First

Three firsts for me today:

First of the month (obviously). Pinch punch, etc., etc.

The first photo I’ve posted of the ceanothus R and I recently planted against the yard wall, and which is now coming into flower. A couple of ceanothus I’ve bought previously turned out to be disappointing when they flowered sparsely and in pale blue, so I’m happy to see that this one is producing lots of mid-blue flowers.  They look very different at close quarters to the impression they give from a distance, but that’s one of the joys of macro photography.
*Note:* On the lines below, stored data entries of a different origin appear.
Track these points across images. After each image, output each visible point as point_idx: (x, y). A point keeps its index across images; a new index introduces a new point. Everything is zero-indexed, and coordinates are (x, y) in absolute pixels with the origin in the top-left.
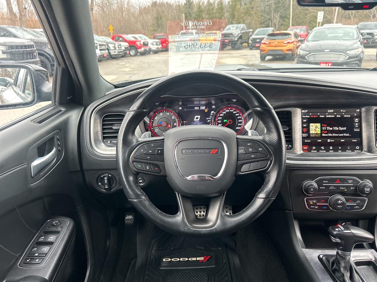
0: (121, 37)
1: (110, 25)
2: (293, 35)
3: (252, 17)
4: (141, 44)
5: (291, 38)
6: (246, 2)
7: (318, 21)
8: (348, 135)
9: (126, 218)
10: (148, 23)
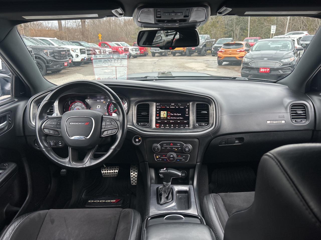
0: (106, 44)
1: (99, 33)
2: (244, 45)
3: (217, 29)
4: (122, 50)
5: (243, 47)
6: (212, 18)
7: (272, 33)
8: (182, 118)
9: (62, 171)
10: (130, 32)
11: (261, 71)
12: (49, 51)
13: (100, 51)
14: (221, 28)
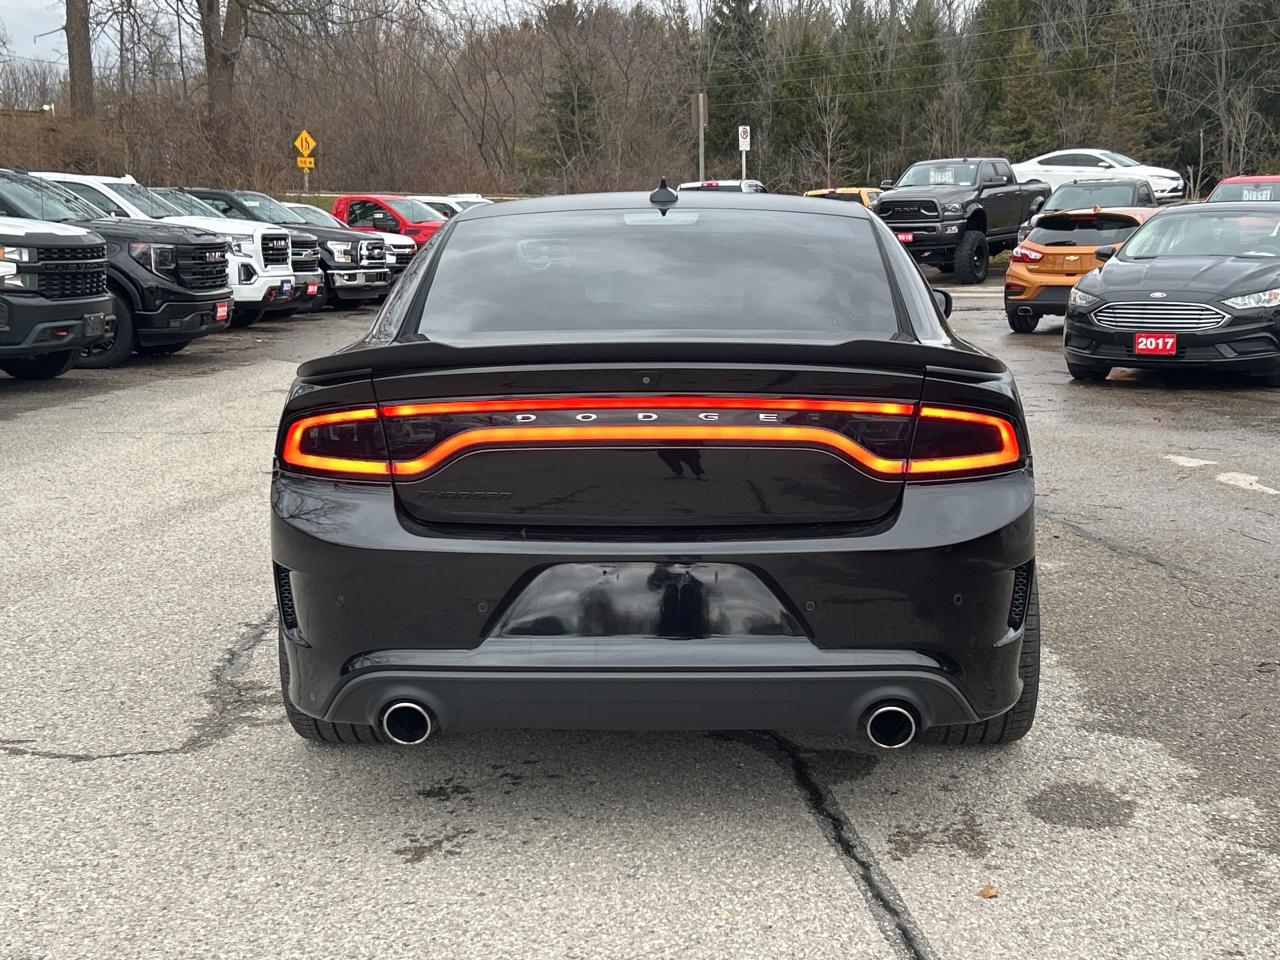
1: (300, 130)
10: (509, 124)
11: (1141, 346)
12: (155, 249)
13: (354, 248)
14: (1126, 97)
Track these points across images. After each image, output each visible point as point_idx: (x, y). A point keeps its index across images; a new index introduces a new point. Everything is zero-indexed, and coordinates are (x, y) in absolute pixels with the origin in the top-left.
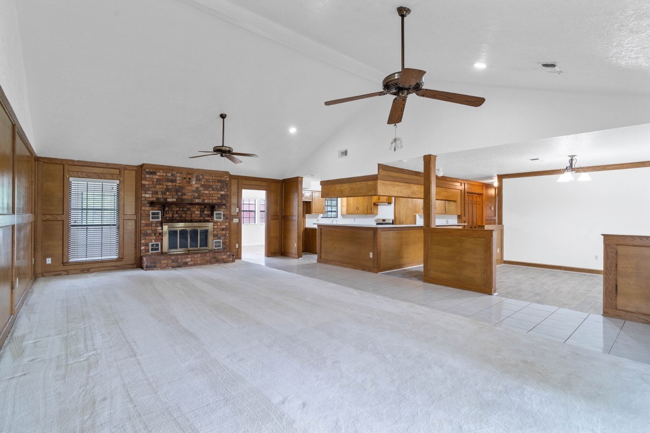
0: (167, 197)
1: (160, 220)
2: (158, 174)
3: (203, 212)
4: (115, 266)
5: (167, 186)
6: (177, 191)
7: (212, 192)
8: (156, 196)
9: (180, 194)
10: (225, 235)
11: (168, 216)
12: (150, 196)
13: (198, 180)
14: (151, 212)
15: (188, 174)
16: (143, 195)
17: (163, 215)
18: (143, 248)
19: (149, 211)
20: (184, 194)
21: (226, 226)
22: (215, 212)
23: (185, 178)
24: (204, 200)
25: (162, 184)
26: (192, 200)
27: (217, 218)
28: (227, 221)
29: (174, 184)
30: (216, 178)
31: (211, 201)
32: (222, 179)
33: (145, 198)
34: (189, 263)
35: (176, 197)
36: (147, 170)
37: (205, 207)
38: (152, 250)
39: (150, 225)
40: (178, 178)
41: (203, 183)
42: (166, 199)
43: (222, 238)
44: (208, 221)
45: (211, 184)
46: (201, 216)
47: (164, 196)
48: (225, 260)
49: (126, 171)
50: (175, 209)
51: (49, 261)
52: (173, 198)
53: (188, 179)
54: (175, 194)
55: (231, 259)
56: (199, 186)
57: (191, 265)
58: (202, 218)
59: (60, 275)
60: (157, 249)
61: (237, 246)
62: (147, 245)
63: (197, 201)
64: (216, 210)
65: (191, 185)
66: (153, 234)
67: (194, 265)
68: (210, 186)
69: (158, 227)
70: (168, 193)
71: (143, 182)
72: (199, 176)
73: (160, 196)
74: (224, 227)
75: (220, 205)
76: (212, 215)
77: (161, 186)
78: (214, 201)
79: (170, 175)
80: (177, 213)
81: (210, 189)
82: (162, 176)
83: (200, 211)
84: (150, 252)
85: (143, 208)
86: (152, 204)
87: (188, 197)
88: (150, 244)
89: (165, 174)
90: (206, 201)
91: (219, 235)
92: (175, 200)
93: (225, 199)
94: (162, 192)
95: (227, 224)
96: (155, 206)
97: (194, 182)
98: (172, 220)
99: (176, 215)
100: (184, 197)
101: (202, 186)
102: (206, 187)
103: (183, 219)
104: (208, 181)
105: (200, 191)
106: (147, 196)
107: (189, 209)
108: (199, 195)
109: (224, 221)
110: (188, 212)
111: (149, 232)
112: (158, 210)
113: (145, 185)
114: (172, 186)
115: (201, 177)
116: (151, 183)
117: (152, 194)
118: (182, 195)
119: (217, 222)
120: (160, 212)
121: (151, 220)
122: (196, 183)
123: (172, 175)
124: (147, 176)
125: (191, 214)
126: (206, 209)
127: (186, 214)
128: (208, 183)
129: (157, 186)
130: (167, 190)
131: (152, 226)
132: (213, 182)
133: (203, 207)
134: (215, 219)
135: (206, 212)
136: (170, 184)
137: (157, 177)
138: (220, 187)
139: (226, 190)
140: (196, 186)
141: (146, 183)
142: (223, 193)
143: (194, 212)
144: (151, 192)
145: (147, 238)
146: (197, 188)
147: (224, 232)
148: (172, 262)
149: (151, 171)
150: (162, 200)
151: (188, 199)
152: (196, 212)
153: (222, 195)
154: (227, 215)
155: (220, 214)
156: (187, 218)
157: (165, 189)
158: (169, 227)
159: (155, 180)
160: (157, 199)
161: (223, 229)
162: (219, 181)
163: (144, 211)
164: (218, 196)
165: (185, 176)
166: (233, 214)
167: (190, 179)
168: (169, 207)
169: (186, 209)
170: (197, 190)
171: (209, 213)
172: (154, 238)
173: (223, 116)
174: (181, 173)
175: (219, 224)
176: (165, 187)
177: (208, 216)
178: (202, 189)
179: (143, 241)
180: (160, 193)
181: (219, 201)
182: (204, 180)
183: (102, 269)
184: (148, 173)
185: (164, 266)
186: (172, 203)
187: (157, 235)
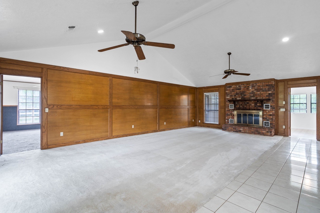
0: (236, 97)
1: (233, 108)
2: (232, 87)
3: (257, 104)
4: (217, 127)
5: (237, 92)
6: (241, 94)
7: (262, 93)
8: (232, 97)
9: (243, 95)
10: (272, 119)
11: (237, 106)
12: (229, 97)
13: (253, 87)
14: (230, 105)
15: (247, 84)
16: (226, 97)
17: (235, 106)
18: (226, 121)
19: (229, 104)
20: (245, 95)
21: (273, 113)
22: (264, 105)
23: (245, 87)
24: (257, 97)
25: (234, 92)
26: (249, 98)
27: (266, 108)
28: (274, 110)
29: (240, 91)
30: (265, 84)
31: (262, 98)
32: (269, 83)
33: (227, 98)
34: (242, 131)
35: (241, 97)
36: (228, 86)
37: (258, 102)
38: (230, 122)
39: (229, 110)
40: (242, 88)
41: (256, 88)
42: (236, 98)
43: (270, 120)
44: (260, 110)
45: (262, 88)
46: (255, 107)
47: (235, 97)
48: (265, 134)
49: (221, 88)
50: (241, 103)
51: (200, 121)
52: (239, 98)
53: (247, 87)
54: (240, 95)
55: (269, 134)
56: (254, 90)
57: (243, 132)
58: (256, 108)
59: (202, 127)
60: (232, 122)
61: (284, 127)
62: (228, 120)
63: (252, 98)
64: (265, 103)
65: (249, 90)
66: (231, 115)
67: (245, 133)
68: (262, 89)
69: (233, 112)
70: (237, 96)
71: (227, 92)
72: (254, 85)
73: (233, 97)
74: (272, 113)
75: (268, 100)
76: (262, 106)
77: (234, 93)
78: (264, 98)
79: (238, 86)
80: (241, 105)
81: (261, 91)
82: (234, 88)
83: (255, 104)
84: (229, 123)
85: (227, 103)
86: (230, 101)
87: (247, 96)
88: (229, 119)
89: (235, 87)
90: (258, 98)
91: (268, 118)
92: (240, 98)
93: (272, 96)
94: (234, 95)
95: (274, 112)
96: (231, 102)
97: (251, 88)
98: (239, 109)
99: (241, 106)
100: (245, 97)
101: (255, 90)
102: (258, 90)
103: (245, 108)
104: (259, 86)
105: (254, 93)
106: (228, 97)
107: (248, 103)
108: (253, 95)
109: (271, 110)
110: (248, 105)
111: (229, 114)
112: (233, 104)
113: (227, 93)
114: (239, 92)
115: (255, 85)
116: (229, 91)
117: (230, 97)
118: (244, 96)
119: (266, 110)
120: (233, 105)
121: (230, 108)
122: (252, 89)
123: (239, 86)
124: (228, 89)
125: (249, 106)
126: (258, 103)
127: (246, 105)
128: (259, 88)
129: (232, 93)
130: (237, 94)
131: (230, 111)
132: (262, 87)
133: (256, 101)
134: (264, 109)
135: (258, 105)
136: (238, 91)
137: (232, 88)
138: (268, 89)
139: (272, 90)
140: (252, 90)
141: (228, 92)
142: (270, 92)
143: (251, 104)
144: (229, 96)
145: (228, 116)
146: (253, 91)
147: (271, 117)
148: (234, 129)
149: (229, 86)
150: (234, 99)
151: (247, 98)
152: (252, 105)
153: (269, 94)
154: (274, 106)
155: (269, 106)
156: (247, 108)
157: (236, 94)
158: (237, 112)
159: (231, 90)
160: (232, 98)
161: (271, 115)
162: (267, 85)
163: (227, 104)
164: (266, 94)
165: (245, 86)
166: (280, 105)
167: (248, 87)
168: (237, 102)
169: (246, 103)
170: (253, 92)
171: (260, 105)
172: (231, 117)
173: (229, 54)
174: (243, 84)
175: (268, 111)
176: (236, 93)
177: (260, 106)
178: (256, 91)
179: (226, 118)
180: (233, 96)
181: (268, 98)
182: (256, 86)
183: (213, 127)
184: (228, 87)
185: (230, 130)
186: (239, 100)
187: (232, 115)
The first time I’ve ever recorded this particular species of hoverfly. I almost didn’t bother with it, because it wasn’t keen on me following it around and I could see that it was “only a Platycheirus”, but when I uploaded my photos and viewed them on a big screen I knew that I was about to get a new record for the garden, and was glad that I’d persevered. He’s a male Platycheirus tarsalis, which is a woodland species that’s mainly found feeding from plants such as garlic mustard and cuckoo flower, and which is most abundant in the English Midlands and the Welsh Marches. This is one of three Platycheirus species that all have prominent “noses”, but the only one of the three whose forefeet look exactly like this. It was kind of him to clean his proboscis at the precise moment when I took this photo, because it provided a perfect view of his left front foot and allowed the experts at UK Hoverflies to identify him unequivocally.

Apart from the excitement of running a tiny hoverfly to ground, the most interesting thing that happened today was also the most stressful: hearing an unexpected noise from the kitchen this morning when I was supposedly alone in the house, and fearing that we had an intruder, I marched into the room and found myself face to face with a terrified woodpigeon, which had flown in through the open back door and now couldn’t work out how to get back outside. It was crashing around, trying to beat its way out through the closed window of the snug, and jeopardising several treasured pieces of china that live on the windowsill, and every time I tried to shoo it in the right direction its hysteria level ratcheted up still further. As did mine. I phoned R, who was out walking at the time, but it turned out that he couldn’t resolve the issue remotely, so I just had to woman up and deal with it myself. On my third attempt I managed to get past the bird and unlock and open the window, and it hurled itself out through the aperture, leaving a trail of ordure – but luckily no broken china – behind it.

Following the clean-up operation, cake was consumed.